I don't even have a girlfriend anymore now. I'm not over it and I'm not sure when I will be; there are ways in which I'm not over Renee, so maybe the answer is never. I don't seem to be able to hold the interest of a girl for the long term, so it may not matter again. If Jeremy and I never have another girlfriend, I'll be grateful we have each other; I don't feel like we need a third person to have a fulfilling relationship. But it's always been the way we've felt the most whole, so I guess I hope it could happen again someday, and maybe last that time. My self-esteem isn't awesome just now and I don't really have a lot of optimism. But either way, whether it happens or it doesn't, I don't want to have to edit it out anymore. Right now, I really just wish the most that I could talk about my breakup, maybe get support from some of the coworkers/ex-coworkers I tentatively consider friends, maybe not have to act cheerful because by now we've worked together for years and I might have felt comfortable enough to share with them that I'm experiencing a rough patch.
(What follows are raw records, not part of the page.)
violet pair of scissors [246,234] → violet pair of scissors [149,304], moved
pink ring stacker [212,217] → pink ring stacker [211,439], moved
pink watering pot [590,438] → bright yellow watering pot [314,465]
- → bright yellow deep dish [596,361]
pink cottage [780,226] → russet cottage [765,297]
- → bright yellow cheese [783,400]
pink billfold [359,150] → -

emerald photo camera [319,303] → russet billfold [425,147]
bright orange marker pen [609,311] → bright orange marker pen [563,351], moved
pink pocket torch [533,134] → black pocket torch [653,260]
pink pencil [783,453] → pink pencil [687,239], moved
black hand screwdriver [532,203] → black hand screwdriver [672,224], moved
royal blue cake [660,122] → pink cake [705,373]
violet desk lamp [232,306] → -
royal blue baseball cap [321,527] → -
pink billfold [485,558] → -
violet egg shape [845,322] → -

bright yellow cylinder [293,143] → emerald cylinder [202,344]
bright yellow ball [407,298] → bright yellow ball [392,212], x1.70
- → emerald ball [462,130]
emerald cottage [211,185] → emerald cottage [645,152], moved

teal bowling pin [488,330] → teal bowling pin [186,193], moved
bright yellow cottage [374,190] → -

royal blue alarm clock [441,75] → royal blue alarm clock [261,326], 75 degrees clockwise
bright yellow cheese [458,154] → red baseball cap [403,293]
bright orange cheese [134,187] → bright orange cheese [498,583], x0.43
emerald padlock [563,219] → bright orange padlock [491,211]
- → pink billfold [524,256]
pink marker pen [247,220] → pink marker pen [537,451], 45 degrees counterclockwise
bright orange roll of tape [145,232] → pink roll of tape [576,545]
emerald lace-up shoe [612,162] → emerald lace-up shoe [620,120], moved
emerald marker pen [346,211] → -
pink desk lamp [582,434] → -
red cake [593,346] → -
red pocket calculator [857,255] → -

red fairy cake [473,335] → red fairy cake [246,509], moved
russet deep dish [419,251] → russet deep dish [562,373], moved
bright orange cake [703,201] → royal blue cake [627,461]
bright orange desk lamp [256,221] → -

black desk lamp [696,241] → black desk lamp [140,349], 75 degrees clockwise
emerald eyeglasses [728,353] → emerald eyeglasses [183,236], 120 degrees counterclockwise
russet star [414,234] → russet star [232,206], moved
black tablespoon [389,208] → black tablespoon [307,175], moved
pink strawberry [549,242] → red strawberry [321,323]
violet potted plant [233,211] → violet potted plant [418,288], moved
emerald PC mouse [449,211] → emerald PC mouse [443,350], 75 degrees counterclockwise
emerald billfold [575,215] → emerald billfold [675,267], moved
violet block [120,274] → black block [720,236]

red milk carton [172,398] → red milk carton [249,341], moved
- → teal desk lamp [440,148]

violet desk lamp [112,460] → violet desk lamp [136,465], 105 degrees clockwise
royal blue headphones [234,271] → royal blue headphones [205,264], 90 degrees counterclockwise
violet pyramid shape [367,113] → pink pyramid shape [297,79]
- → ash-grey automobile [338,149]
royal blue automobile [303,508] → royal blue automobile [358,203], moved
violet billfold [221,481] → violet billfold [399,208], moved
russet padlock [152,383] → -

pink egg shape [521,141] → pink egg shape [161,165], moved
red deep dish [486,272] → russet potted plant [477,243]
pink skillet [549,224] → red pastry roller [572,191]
That's what it would mean, to me personally, to be recognized as bi/poly. That's what it would mean, to me personally, to no longer "hide who I am." I don't define my entire self by my sexual orientation or relationship proclivities, and I sure as hell don't plan to be wearing T-shirts proclaiming either one to the world; I'm just tired of the continual, gentle, smothering pressure of flying in under the radar. I know it's not comparable to a lot of what other people face-transsexuals, POC, those who live in less tolerant places or with less understanding families, those who can't marry their partners as I married one of mine-but it wears on me a little. Maybe more than a little these days. I don't know.
Sometimes I feel like I don't know anything.
Still going to post an Entry of Positivity, I promise. This kind of snuck up on me.